Exercise directions
A word-for-word copy of the lines from the one holding "الروايات العالمية المترجمة" through the final line of the records below is the only output asked for.

Material supplied
======
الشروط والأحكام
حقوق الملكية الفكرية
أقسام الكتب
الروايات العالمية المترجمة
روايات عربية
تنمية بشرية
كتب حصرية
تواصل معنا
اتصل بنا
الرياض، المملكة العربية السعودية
======
Answer box
الروايات العالمية المترجمة
روايات عربية
تنمية بشرية
كتب حصرية
تواصل معنا
اتصل بنا
الرياض، المملكة العربية السعودية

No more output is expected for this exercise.